**TASK DETAILS:**
Would you copy only the lines below, from the one containing "AP-390, status: In progress -> Complete" through the very last one, leaving the pictures out?

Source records

------------------------------------

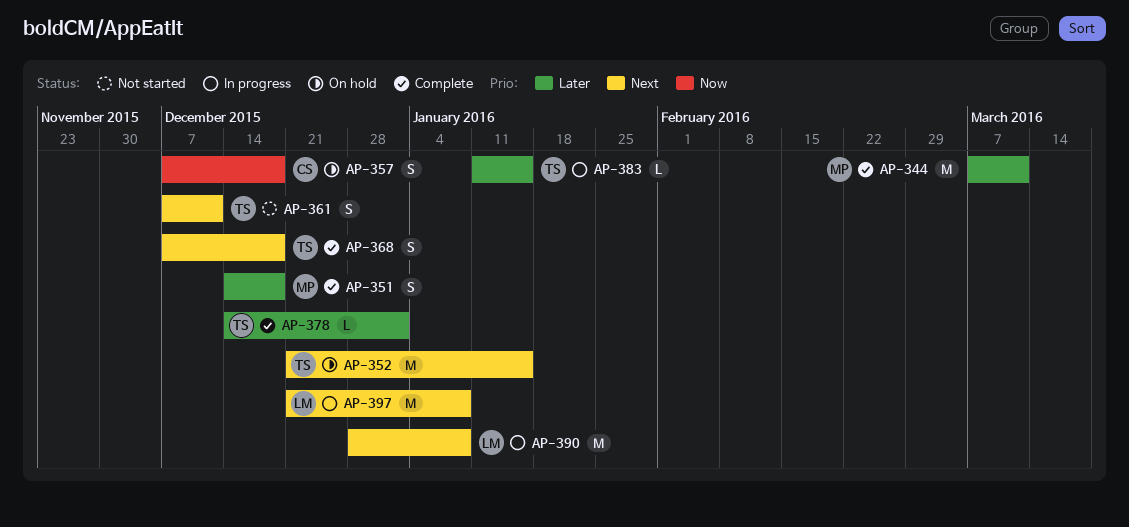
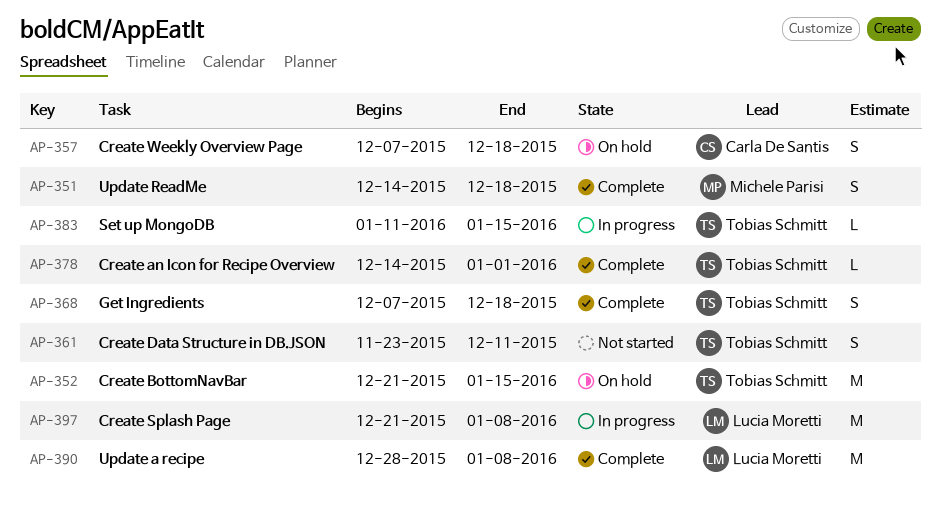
AP-344: present -> none
AP-361, start: Dec 7 -> Nov 23
AP-390, status: In progress -> Complete

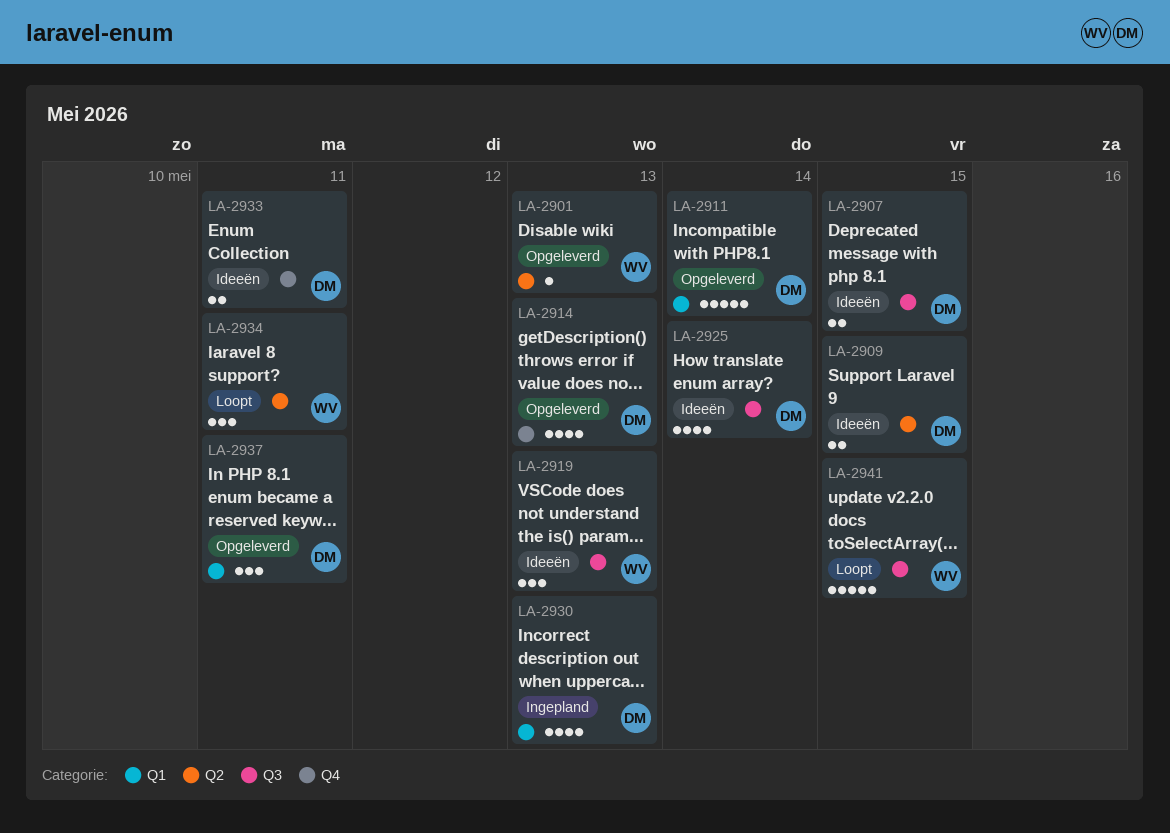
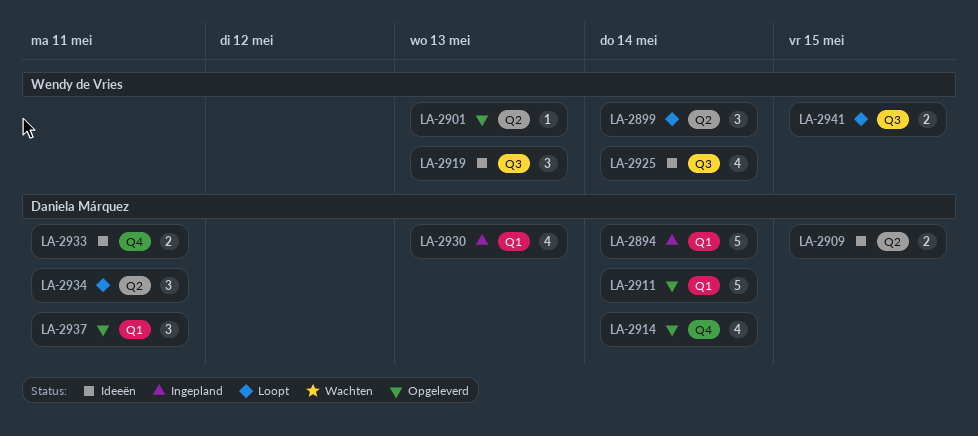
LA-2894: none -> present
LA-2899: none -> present
LA-2907: present -> none
LA-2914, due: May 13 -> May 14
LA-2925, owner: Daniela Márquez -> Wendy de Vries
LA-2934, owner: Wendy de Vries -> Daniela Márquez
LA-2941, estimate: 5 -> 2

------------------------------------

**TASK ANSWER:**
AP-390, status: In progress -> Complete

LA-2894: none -> present
LA-2899: none -> present
LA-2907: present -> none
LA-2914, due: May 13 -> May 14
LA-2925, owner: Daniela Márquez -> Wendy de Vries
LA-2934, owner: Wendy de Vries -> Daniela Márquez
LA-2941, estimate: 5 -> 2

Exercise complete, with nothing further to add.